Savitt is the sales manager at Beeline Travel, a big agency in Raleigh, N.C. His sales have dipped as the economy has sputtered this year, and he says his Labor Day weekend business has been weak as well.

"It's down significantly from last year," Savitt says. "Last Labor Day was before things really started to go south."

Traditionally, Labor Day has been a time when Savitt's customers take short trips — both in distance and duration. They might spend a few days in Florida or take a quick jaunt to New York or Boston. But he says fewer people are booking trips this year, and even those who are traveling are trying to economize.

"Last year, we had people who went to the Copley Plaza in Boston, which is a very nice hotel. We had people who went to the Ritz-Carlton in Fort Lauderdale, which is a nice hotel," Savitt says. "Now, they're going to Marriotts and Sheratons and lower-quality types of hotels."

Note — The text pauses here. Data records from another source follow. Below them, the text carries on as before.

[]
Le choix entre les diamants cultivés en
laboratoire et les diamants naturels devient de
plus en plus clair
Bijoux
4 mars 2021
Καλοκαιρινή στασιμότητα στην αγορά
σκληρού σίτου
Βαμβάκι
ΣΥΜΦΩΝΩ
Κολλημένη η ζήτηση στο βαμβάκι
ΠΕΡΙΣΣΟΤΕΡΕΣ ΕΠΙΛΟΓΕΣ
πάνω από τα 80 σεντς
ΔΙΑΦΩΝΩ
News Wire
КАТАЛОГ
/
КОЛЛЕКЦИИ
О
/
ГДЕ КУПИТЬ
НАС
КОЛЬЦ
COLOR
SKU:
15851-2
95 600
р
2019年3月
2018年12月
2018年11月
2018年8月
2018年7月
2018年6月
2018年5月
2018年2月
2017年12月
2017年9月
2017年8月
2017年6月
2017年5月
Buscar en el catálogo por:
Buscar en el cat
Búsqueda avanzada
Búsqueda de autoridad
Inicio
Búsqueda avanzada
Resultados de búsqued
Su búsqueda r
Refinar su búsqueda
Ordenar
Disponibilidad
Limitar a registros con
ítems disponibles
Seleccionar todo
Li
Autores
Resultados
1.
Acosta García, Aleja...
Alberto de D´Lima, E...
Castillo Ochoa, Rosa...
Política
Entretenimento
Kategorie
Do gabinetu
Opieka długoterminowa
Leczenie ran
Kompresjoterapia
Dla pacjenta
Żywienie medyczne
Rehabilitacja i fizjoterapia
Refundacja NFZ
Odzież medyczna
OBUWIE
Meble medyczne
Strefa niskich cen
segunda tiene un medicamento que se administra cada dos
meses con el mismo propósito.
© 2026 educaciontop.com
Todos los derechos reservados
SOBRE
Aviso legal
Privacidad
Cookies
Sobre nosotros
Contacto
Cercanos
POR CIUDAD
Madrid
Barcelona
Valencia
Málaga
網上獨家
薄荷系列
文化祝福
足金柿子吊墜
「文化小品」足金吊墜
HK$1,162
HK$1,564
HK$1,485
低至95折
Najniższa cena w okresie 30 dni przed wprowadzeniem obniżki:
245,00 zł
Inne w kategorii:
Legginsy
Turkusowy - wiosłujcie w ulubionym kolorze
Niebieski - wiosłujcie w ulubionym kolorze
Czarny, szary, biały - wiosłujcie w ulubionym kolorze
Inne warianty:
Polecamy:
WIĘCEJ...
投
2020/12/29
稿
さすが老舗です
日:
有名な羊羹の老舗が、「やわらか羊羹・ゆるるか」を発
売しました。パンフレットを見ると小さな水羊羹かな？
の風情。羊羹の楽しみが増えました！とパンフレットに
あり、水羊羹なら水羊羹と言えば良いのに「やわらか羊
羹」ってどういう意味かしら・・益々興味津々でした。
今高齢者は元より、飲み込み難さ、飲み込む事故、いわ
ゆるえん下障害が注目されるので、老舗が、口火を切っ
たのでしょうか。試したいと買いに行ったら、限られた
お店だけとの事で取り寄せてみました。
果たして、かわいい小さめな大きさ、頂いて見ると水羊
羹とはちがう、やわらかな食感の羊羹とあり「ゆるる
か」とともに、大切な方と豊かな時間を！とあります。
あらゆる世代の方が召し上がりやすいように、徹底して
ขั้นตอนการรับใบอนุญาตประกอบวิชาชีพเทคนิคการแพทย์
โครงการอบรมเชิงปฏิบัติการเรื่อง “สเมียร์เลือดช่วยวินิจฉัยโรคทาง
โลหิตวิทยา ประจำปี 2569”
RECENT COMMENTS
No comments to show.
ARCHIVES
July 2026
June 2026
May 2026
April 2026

Those trends are being felt throughout the travel business this holiday weekend. Airlines say they expect about a 3 percent decline in passengers compared with last Labor Day, and AAA predicts that overall travel will decline more than 13 percent.

Still, not all the news is bad for the tourism industry. AAA Carolinas says despite the expected declines from last year, Labor Day weekend will still be busier than Memorial Day was this spring. While Memorial Day is usually a busier travel weekend, Labor Day this year is expected to attract about 12 percent more travelers.

"That kind of shows there might be a touch more consumer optimism, and people just want to get away for the last long weekend of the summer," says AAA spokesman Tom Crosby.

Crosby says travelers likely will find lower prices than last year. The cost of gasoline, for instance, is down about a dollar a gallon; the current national average price for regular is about $2.60 a gallon.

Meanwhile, the Web site Travelocity reports that airfares are at their lowest level of the summer, and hotel prices have dropped sharply from last Labor Day.

"Overall, hotel rates are down 15 percent from last Labor Day," says Travelocity senior editor Genevieve Shaw Brown. "In certain cities, they're down even more than that."

Travelocity expects airfares to start rising again this fall as airlines continue to cut back their flight schedules. And that may play a role in determining how many people will travel over this year's Thanksgiving holiday, typically the busiest travel weekend of the year.